» Objective: In the book review, which three writers are named as authors whose passages appear in the final fifth of the book? Please answer in one sentence.

» Given passage:
New York Times columnist and editorial board member delivers a slim book for aspiring writers, offering saws and sense, wisdom and waggery, biases and biting sarcasm.

Klinkenborg (Timothy; or, Notes of an Abject Reptile, 2006), who’s taught for decades, endeavors to keep things simple in his prose, and he urges other writers to do the same. (Note: He despises abuses of the word as, as he continually reminds readers.) In the early sections, the author ignores traditional paragraphing so that the text resembles a long free-verse poem. He urges readers to use short, clear sentences and to make sure each one is healthy before moving on; notes that it’s acceptable to start sentences with and and but; sees benefits in diagramming sentences; stresses that all writing is revision; periodically blasts the formulaic writing that many (most?) students learn in school; argues that knowing where you’re headed before you begin might be good for a vacation, but not for a piece of writing; and believes that writers must trust readers more, and trust themselves. Most of Klinkenborg’s advice is neither radical nor especially profound (“Turn to the poets. / Learn from them”), and the text suffers from a corrosive fallacy: that if his strategies work for him they will work for all. The final fifth of the text includes some passages from writers he admires (McPhee, Oates, Cheever) and some of his students’ awkward sentences, which he treats analytically but sometimes with a surprising sarcasm that veers near meanness. He includes examples of students’ dangling modifiers, malapropisms, errors of pronoun agreement, wordiness and other mistakes.

» Data entries:
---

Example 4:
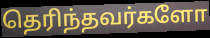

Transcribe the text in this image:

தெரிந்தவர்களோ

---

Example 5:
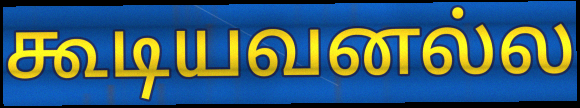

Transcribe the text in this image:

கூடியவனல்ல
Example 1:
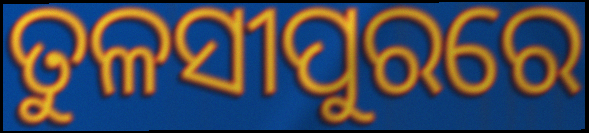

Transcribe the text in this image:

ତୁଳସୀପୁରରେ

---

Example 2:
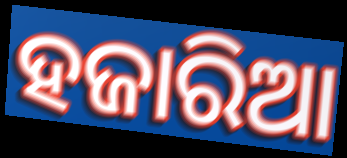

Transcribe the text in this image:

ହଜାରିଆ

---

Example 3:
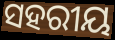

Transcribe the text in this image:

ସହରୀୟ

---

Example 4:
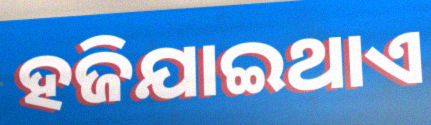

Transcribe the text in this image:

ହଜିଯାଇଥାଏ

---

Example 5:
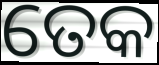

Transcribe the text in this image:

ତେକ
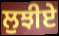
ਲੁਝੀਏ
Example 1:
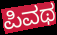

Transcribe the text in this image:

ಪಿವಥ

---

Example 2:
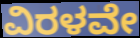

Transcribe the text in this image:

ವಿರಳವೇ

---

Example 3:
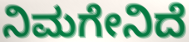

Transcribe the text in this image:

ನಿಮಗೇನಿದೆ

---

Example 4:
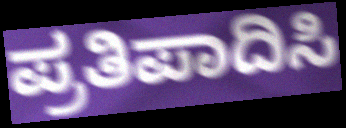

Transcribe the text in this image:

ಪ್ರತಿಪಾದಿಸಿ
* * *
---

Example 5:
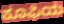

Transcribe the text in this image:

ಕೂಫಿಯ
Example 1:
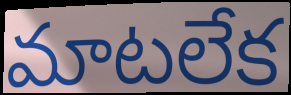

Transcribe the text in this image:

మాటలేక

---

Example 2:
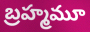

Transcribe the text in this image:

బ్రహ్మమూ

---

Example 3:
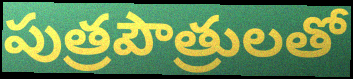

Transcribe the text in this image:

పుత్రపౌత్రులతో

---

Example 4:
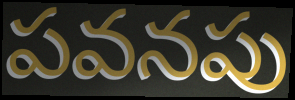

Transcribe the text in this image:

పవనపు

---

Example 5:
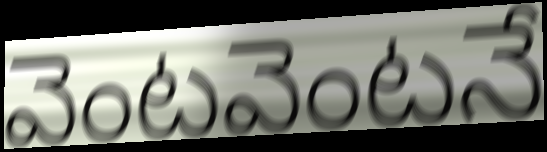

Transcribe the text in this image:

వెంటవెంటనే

» Answer to this task: The three writers are McPhee, Oates, and Cheever.